→ **Page excerpt**:
--- START ---

Description Helge Bahmann 2009-03-20 07:13:06 UTC
linux-2.6.29-rc8, no kernel modesetting, X server running with legacy DRI

I observe frequent kernel NULL pointer dereferences in i915_driver_irq_handler while switching from a running X server back into the VGA text console. Machine locks hard very shortly afterwards, so all backtraces via serial console are truncated, the last messages are at best:

[drm:gm45_get_vblank_counter] *ERROR* trying to get vblank count for disabled pipe 0
BUG: unable to handle kernel NULL pointer dereference at 00000084
IP: [<f90b736b>] i915_driver_irq_handler+0x135/0x1b7 [i915]

From the disassembly I guess that the culprit is:

	if (dev->primary->master) {
		master_priv = dev->primary->master->driver_priv;
		if (master_priv->sarea_priv)
			master_priv->sarea_priv->last_dispatch =
				READ_BREADCRUMB(dev_priv);    <---- CRASH
	}

and after applying the following small patch:

diff --git a/drivers/gpu/drm/i915/i915_irq.c b/drivers/gpu/drm/i915/i915_irq.c
index 87b6b60..d7fe821 100644
--- a/drivers/gpu/drm/i915/i915_irq.c
+++ b/drivers/gpu/drm/i915/i915_irq.c
@@ -249,7 +249,7 @@ irqreturn_t i915_driver_irq_handler(DRM_IRQ_ARGS)
 
 		if (dev->primary->master) {
 			master_priv = dev->primary->master->driver_priv;
-			if (master_priv->sarea_priv)
+			if (master_priv->sarea_priv && dev_priv->hw_status_page)
 				master_priv->sarea_priv->last_dispatch =
 					READ_BREADCRUMB(dev_priv);
 		}


the problem goes away. The patch is most certainly *wrong*, but that it hides the problem hints that there must somewhere be a race between clearing out "->hw_status_page" and the interrupt handler. Someone with better understanding of the driver should have a look.
Comment 1 Eric Anholt 2009-03-20 13:06:45 UTC
Looks sane to me.  Could you send the patch to lkml or dri-devel@lists.sf.net with a commit message and Signed-off-by:?

--- END ---

→ **Given request 1**:
In the bug report, when do the kernel NULL pointer dereferences occur?
→ **Given request 2**:
Transcribe the bug report, starting with "diff --git a/drivers/gpu/drm/i915/i915_irq.c" and going on through "(master_priv->sarea_priv && dev_priv->hw_status_page)".
→ **Given request 3**:
Does the bug report support each statement below? Answer yes or no, and quote the words that decide it.
(a) The X server was running with legacy DRI.
(b) The reporter believes the patch is correct.
(c) The backtraces sent via serial console are complete.

→ **Available data**:

--- START ---

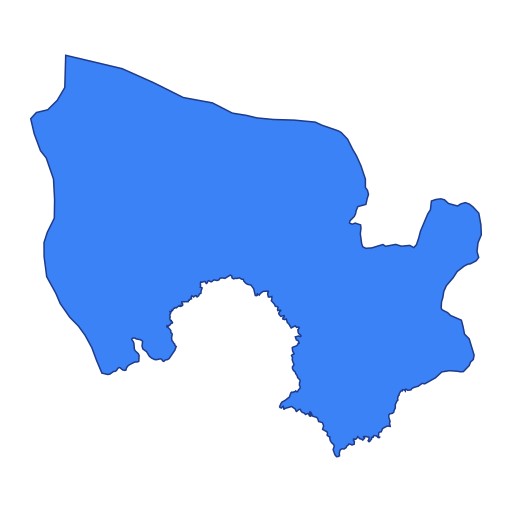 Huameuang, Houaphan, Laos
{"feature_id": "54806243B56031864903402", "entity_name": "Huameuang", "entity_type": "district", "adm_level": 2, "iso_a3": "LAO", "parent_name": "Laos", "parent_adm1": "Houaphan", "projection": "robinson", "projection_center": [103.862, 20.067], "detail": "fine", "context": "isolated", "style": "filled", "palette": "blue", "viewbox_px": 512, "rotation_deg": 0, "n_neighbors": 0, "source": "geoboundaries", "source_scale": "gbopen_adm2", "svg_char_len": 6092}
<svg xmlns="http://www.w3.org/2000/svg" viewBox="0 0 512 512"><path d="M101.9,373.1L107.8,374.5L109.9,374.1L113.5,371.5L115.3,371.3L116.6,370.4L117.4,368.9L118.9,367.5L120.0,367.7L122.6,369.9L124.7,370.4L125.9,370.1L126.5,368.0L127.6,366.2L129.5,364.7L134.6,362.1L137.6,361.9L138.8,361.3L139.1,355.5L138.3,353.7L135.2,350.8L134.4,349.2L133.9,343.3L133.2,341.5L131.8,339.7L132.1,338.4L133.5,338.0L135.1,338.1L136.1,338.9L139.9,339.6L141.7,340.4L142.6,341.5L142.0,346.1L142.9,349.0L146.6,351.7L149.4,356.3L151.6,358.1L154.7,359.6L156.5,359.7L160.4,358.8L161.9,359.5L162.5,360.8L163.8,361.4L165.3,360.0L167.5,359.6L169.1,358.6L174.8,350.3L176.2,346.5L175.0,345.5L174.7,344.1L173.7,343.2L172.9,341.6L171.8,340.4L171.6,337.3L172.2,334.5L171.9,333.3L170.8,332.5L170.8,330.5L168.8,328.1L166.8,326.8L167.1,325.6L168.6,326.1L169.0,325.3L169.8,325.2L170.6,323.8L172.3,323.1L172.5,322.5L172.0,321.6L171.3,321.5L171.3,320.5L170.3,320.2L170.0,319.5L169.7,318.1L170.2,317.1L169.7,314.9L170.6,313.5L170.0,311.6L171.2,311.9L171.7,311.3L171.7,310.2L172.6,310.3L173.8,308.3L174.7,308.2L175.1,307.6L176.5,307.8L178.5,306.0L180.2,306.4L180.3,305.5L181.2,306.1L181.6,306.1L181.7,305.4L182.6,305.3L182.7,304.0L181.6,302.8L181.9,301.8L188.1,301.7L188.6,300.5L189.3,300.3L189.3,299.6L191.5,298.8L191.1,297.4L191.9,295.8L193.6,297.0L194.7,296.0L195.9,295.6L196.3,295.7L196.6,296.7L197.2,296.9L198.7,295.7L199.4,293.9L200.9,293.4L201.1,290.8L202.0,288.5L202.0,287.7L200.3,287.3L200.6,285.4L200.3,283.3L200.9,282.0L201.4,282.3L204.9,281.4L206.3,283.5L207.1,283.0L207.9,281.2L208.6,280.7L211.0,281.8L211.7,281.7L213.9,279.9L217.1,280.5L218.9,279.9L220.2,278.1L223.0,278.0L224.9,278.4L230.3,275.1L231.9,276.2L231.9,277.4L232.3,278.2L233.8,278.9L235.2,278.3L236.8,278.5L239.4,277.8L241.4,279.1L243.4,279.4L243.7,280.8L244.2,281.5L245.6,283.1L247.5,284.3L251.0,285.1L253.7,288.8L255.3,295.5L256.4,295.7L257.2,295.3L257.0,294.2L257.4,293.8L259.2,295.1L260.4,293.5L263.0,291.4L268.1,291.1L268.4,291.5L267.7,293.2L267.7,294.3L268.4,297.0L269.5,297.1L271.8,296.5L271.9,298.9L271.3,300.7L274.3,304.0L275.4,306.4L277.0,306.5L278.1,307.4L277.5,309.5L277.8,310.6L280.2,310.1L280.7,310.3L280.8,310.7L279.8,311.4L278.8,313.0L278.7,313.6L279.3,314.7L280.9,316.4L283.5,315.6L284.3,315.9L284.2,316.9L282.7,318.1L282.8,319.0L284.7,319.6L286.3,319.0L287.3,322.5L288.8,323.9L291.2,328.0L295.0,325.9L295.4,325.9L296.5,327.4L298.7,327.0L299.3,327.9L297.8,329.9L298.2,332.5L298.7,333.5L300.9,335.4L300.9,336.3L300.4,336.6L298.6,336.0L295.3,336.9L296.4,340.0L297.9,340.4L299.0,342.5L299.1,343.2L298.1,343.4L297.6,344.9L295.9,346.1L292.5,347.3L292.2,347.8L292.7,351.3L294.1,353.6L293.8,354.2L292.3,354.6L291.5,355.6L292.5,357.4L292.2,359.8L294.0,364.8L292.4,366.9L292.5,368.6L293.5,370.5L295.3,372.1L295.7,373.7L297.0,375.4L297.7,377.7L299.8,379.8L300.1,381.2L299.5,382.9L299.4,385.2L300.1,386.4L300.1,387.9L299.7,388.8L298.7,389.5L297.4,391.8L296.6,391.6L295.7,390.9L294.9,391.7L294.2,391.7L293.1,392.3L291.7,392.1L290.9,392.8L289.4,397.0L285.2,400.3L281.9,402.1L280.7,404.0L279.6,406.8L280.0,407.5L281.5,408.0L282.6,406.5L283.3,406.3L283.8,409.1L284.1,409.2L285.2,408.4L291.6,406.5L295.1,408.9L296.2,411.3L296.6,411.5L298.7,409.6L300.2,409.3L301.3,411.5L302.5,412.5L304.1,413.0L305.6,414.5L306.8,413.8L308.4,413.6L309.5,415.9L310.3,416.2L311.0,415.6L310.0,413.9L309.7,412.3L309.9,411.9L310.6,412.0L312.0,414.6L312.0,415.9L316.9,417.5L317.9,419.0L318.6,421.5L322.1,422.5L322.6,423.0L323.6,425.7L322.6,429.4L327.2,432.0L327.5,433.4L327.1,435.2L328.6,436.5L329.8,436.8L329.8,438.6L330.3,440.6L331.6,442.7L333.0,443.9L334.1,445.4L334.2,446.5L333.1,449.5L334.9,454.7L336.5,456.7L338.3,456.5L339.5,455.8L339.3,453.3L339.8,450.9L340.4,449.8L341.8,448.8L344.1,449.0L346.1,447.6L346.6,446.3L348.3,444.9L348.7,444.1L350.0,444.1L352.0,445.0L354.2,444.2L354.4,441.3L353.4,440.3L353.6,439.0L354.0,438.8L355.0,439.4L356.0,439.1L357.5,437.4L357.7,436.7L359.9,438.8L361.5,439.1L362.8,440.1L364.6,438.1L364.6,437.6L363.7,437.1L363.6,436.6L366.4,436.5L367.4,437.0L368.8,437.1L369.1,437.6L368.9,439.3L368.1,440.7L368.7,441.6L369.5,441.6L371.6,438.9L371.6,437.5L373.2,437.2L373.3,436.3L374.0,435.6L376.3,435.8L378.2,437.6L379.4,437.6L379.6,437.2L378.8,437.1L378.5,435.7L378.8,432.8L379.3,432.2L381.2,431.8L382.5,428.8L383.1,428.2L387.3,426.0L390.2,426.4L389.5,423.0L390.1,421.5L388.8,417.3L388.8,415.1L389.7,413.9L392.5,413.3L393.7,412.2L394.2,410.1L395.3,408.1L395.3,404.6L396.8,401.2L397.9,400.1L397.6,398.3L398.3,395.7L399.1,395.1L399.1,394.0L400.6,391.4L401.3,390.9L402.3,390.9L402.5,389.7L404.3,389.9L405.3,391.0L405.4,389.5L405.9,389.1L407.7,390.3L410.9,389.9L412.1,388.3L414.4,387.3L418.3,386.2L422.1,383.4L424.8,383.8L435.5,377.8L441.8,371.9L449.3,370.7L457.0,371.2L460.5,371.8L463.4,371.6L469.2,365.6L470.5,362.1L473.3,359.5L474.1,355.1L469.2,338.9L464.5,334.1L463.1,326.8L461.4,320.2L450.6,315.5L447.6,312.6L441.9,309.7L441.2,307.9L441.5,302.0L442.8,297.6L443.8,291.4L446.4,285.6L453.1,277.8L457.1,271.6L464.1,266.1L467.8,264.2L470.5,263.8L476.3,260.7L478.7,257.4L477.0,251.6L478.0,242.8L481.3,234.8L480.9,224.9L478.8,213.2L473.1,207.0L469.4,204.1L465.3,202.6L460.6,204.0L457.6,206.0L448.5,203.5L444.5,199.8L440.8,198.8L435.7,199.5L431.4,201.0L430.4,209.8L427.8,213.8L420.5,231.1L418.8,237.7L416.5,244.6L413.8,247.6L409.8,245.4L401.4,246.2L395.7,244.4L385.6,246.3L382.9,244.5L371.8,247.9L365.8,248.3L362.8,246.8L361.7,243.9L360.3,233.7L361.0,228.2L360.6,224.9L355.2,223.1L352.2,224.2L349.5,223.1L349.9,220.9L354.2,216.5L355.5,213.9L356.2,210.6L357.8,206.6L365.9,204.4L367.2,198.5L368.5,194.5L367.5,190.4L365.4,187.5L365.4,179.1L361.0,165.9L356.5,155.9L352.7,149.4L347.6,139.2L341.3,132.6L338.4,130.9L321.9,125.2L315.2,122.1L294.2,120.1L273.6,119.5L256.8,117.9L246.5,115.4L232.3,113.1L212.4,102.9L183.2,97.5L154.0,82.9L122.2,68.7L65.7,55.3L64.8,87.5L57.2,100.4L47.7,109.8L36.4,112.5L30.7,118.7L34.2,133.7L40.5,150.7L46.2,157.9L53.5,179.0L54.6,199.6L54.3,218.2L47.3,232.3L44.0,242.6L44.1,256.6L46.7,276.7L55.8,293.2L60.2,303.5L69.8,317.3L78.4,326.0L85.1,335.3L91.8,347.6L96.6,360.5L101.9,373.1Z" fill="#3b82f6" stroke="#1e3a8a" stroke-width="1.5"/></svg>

--- END ---

→ **Correct answer 1**:
While switching from a running X server back into the VGA text console.

→ **Correct answer 2**:
diff --git a/drivers/gpu/drm/i915/i915_irq.c b/drivers/gpu/drm/i915/i915_irq.c
index 87b6b60..d7fe821 100644
--- a/drivers/gpu/drm/i915/i915_irq.c
+++ b/drivers/gpu/drm/i915/i915_irq.c
@@ -249,7 +249,7 @@ irqreturn_t i915_driver_irq_handler(DRM_IRQ_ARGS)
 
 		if (dev->primary->master) {
 			master_priv = dev->primary->master->driver_priv;
-			if (master_priv->sarea_priv)
+			if (master_priv->sarea_priv && dev_priv->hw_status_page)

→ **Correct answer 3**:
(a) Yes: "X server running with legacy DRI"
(b) No: "The patch is most certainly *wrong*"
(c) No: "all backtraces via serial console are truncated"